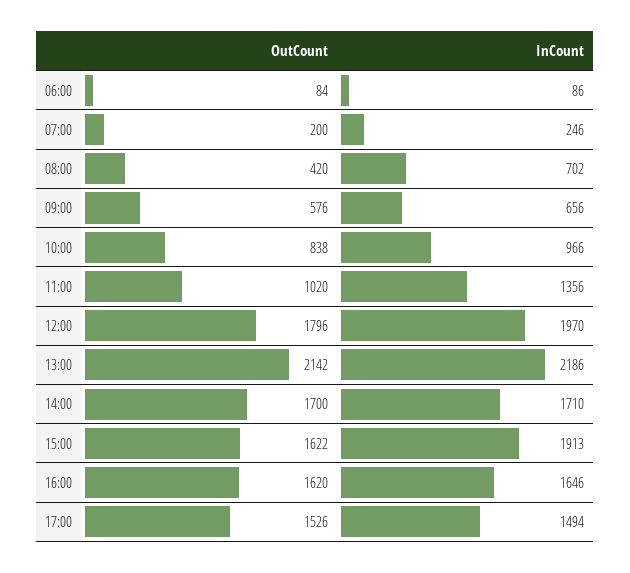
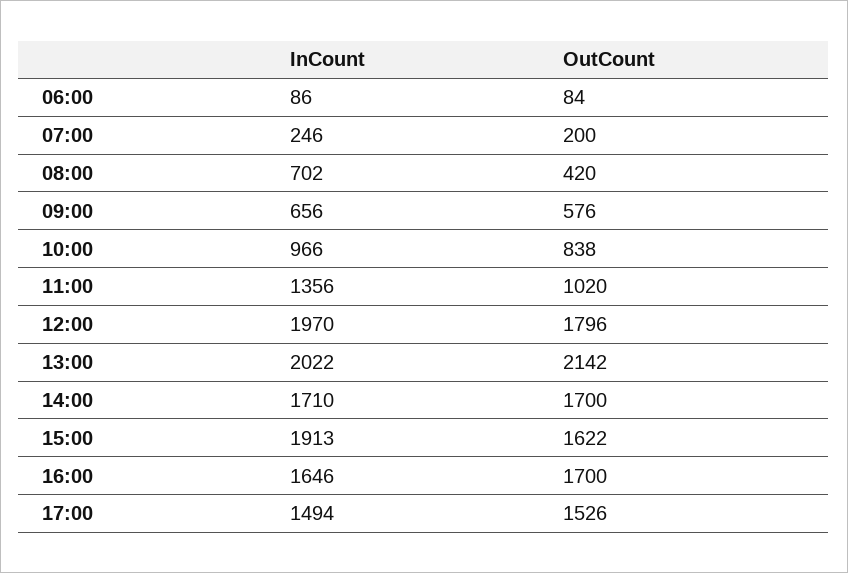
  {
    "OutCount": {
      "06:00": 84,
      "07:00": 200,
      "08:00": 420,
      "09:00": 576,
      "10:00": 838,
      "11:00": 1020,
      "12:00": 1796,
      "13:00": 2142,
      "14:00": 1700,
      "15:00": 1622,
-     "16:00": 1620,
+     "16:00": 1700,
      "17:00": 1526
    },
    "InCount": {
      "06:00": 86,
      "07:00": 246,
      "08:00": 702,
      "09:00": 656,
      "10:00": 966,
      "11:00": 1356,
      "12:00": 1970,
-     "13:00": 2186,
+     "13:00": 2022,
      "14:00": 1710,
      "15:00": 1913,
      "16:00": 1646,
      "17:00": 1494
    }
  }

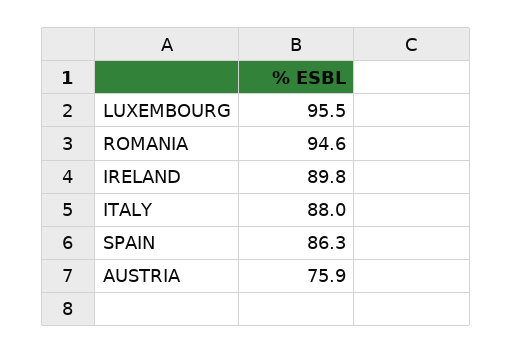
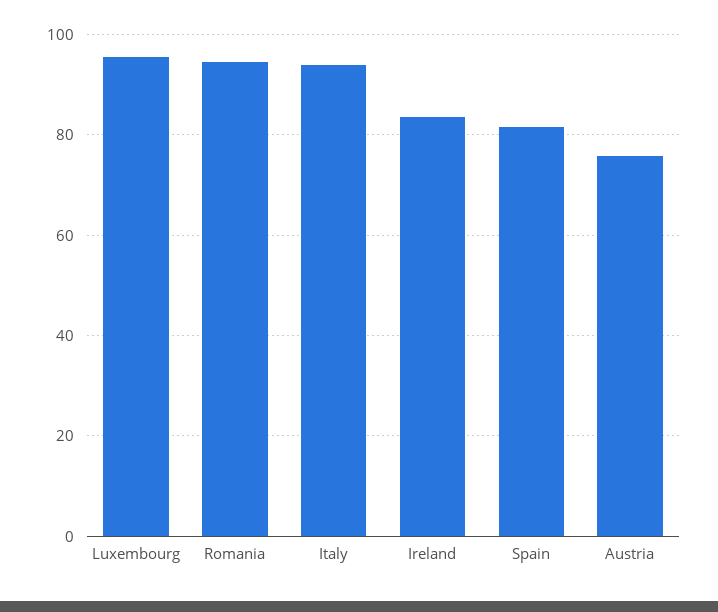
  {
    "LUXEMBOURG": 95.5,
    "ROMANIA": 94.6,
-   "IRELAND": 89.8,
+   "IRELAND": 84,
-   "ITALY": 88,
+   "ITALY": 94,
-   "SPAIN": 86.3,
+   "SPAIN": 82,
    "AUSTRIA": 75.9
  }

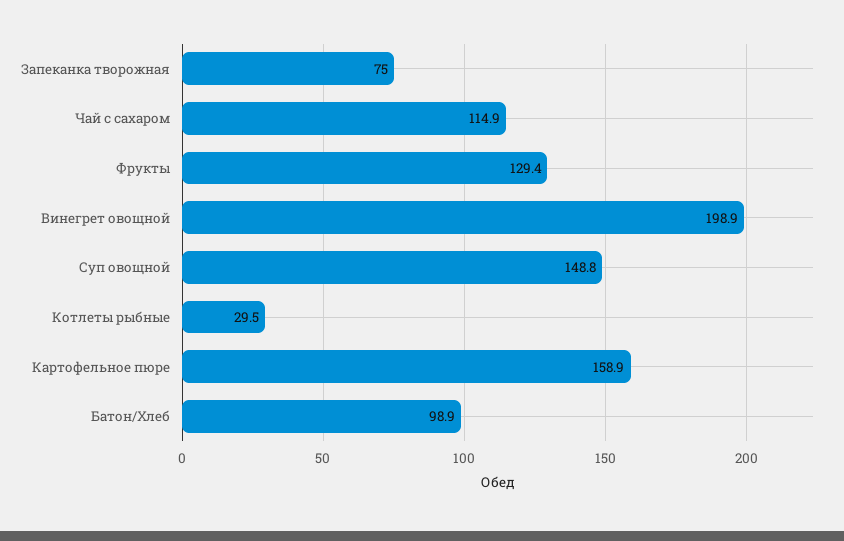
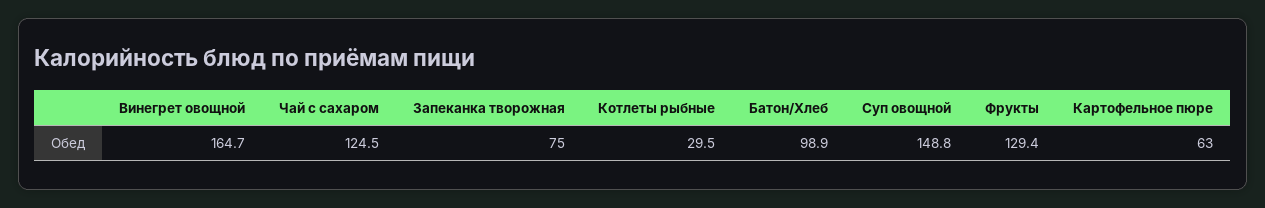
  {
    "Запеканка творожная": 75,
-   "Чай с сахаром": 114.9,
+   "Чай с сахаром": 124.5,
    "Фрукты": 129.4,
-   "Винегрет овощной": 198.9,
+   "Винегрет овощной": 164.7,
    "Суп овощной": 148.8,
    "Котлеты рыбные": 29.5,
-   "Картофельное пюре": 158.9,
+   "Картофельное пюре": 63,
    "Батон/Хлеб": 98.9
  }

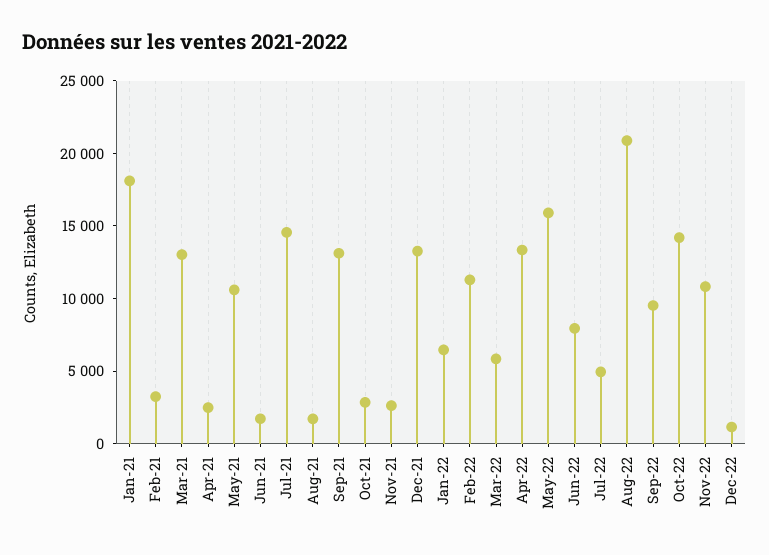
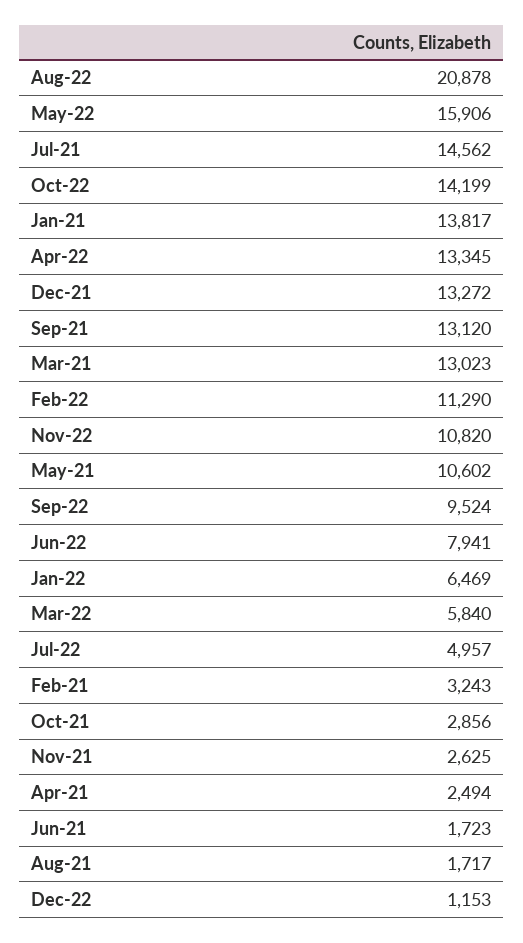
  {
-   "Jan-21": 18000,
+   "Jan-21": 13817,
    "Feb-21": 3243,
    "Mar-21": 13023,
    "Apr-21": 2494,
    "May-21": 10602,
    "Jun-21": 1723,
    "Jul-21": 14562,
    "Aug-21": 1717,
    "Sep-21": 13120,
    "Oct-21": 2856,
    "Nov-21": 2625,
    "Dec-21": 13272,
    "Jan-22": 6469,
    "Feb-22": 11290,
    "Mar-22": 5840,
    "Apr-22": 13345,
    "May-22": 15906,
    "Jun-22": 7941,
    "Jul-22": 4957,
    "Aug-22": 20878,
    "Sep-22": 9524,
    "Oct-22": 14199,
    "Nov-22": 10820,
    "Dec-22": 1153
  }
# # # # # # #
_What is expected_
Each record above goes into the copy unchanged; the pictures do not.

_Solved exercise_
  {
    "OutCount": {
      "06:00": 84,
      "07:00": 200,
      "08:00": 420,
      "09:00": 576,
      "10:00": 838,
      "11:00": 1020,
      "12:00": 1796,
      "13:00": 2142,
      "14:00": 1700,
      "15:00": 1622,
-     "16:00": 1620,
+     "16:00": 1700,
      "17:00": 1526
    },
    "InCount": {
      "06:00": 86,
      "07:00": 246,
      "08:00": 702,
      "09:00": 656,
      "10:00": 966,
      "11:00": 1356,
      "12:00": 1970,
-     "13:00": 2186,
+     "13:00": 2022,
      "14:00": 1710,
      "15:00": 1913,
      "16:00": 1646,
      "17:00": 1494
    }
  }

  {
    "LUXEMBOURG": 95.5,
    "ROMANIA": 94.6,
-   "IRELAND": 89.8,
+   "IRELAND": 84,
-   "ITALY": 88,
+   "ITALY": 94,
-   "SPAIN": 86.3,
+   "SPAIN": 82,
    "AUSTRIA": 75.9
  }

  {
    "Запеканка творожная": 75,
-   "Чай с сахаром": 114.9,
+   "Чай с сахаром": 124.5,
    "Фрукты": 129.4,
-   "Винегрет овощной": 198.9,
+   "Винегрет овощной": 164.7,
    "Суп овощной": 148.8,
    "Котлеты рыбные": 29.5,
-   "Картофельное пюре": 158.9,
+   "Картофельное пюре": 63,
    "Батон/Хлеб": 98.9
  }

  {
-   "Jan-21": 18000,
+   "Jan-21": 13817,
    "Feb-21": 3243,
    "Mar-21": 13023,
    "Apr-21": 2494,
    "May-21": 10602,
    "Jun-21": 1723,
    "Jul-21": 14562,
    "Aug-21": 1717,
    "Sep-21": 13120,
    "Oct-21": 2856,
    "Nov-21": 2625,
    "Dec-21": 13272,
    "Jan-22": 6469,
    "Feb-22": 11290,
    "Mar-22": 5840,
    "Apr-22": 13345,
    "May-22": 15906,
    "Jun-22": 7941,
    "Jul-22": 4957,
    "Aug-22": 20878,
    "Sep-22": 9524,
    "Oct-22": 14199,
    "Nov-22": 10820,
    "Dec-22": 1153
  }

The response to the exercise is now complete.